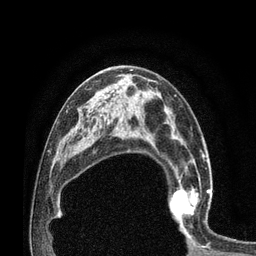
Breast MRI (dynamic contrast-enhanced), one axial slice; slice 46 of 80 in the series (ordered by position); cropped to one breast; dynamic contrast-enhanced series, time point 2 of 7 at this slice position (early post-contrast); 3 T; TE 2.1 ms, TR 4.7 ms; 2 mm slice thickness; 256 × 256 image matrix, field of view 170 × 170 mm. Female patient.
Outlined on this slice (semi-automatic segmentation, software-assisted and operator-edited):
- enhancing-tissue mask used for the functional tumour volume (all voxels passing the contrast-enhancement thresholds inside the analysis volume; usually the tumour): box from (x=166, y=172) to (x=212, y=232) px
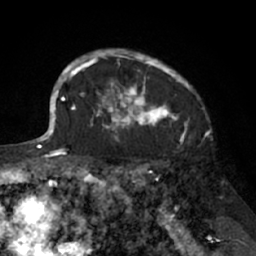
Breast MRI (dynamic contrast-enhanced), one axial slice; cropped to one breast; dynamic contrast-enhanced series, time point 2 of 7 at this slice position (early post-contrast); 1.5 T; TE 3 ms, TR 6.2 ms; 256 × 256 image matrix, field of view 160 × 160 mm. Female patient.
Structures marked on this image (semi-automatically segmented with operator editing):
- enhancing-tissue mask used for the functional tumour volume (all voxels passing the contrast-enhancement thresholds inside the analysis volume; usually the tumour): bounding box <91,49,204,138> (left, top, right, bottom; pixels)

########################################

● **WHAT IS REQUIRED**:
Within the entries above, work out how many lines contain the word "semi". The number alone is the answer.

● **TASK ANSWER**:
2